──────── Task input ────────

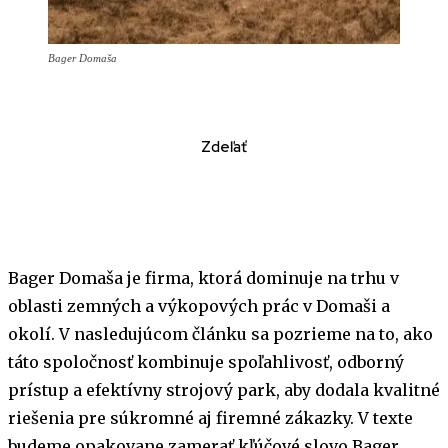
Bager Domaša
Zdeľať
Bager Domaša je firma, ktorá dominuje na trhu v
oblasti zemných a výkopových prác v Domaši a
okolí. V nasledujúcom článku sa pozrieme na to, ako
táto spoločnosť kombinuje spoľahlivosť, odborný
prístup a efektívny strojový park, aby dodala kvalitné
riešenia pre súkromné aj firemné zákazky. V texte
budeme opakovane zamerať kľúčové slovo Bager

────────

Output the data exactly. Pictures don't belong in the result.

Bager Domaša
Zdeľať
Bager Domaša je firma, ktorá dominuje na trhu v
oblasti zemných a výkopových prác v Domaši a
okolí. V nasledujúcom článku sa pozrieme na to, ako
táto spoločnosť kombinuje spoľahlivosť, odborný
prístup a efektívny strojový park, aby dodala kvalitné
riešenia pre súkromné aj firemné zákazky. V texte
budeme opakovane zamerať kľúčové slovo Bager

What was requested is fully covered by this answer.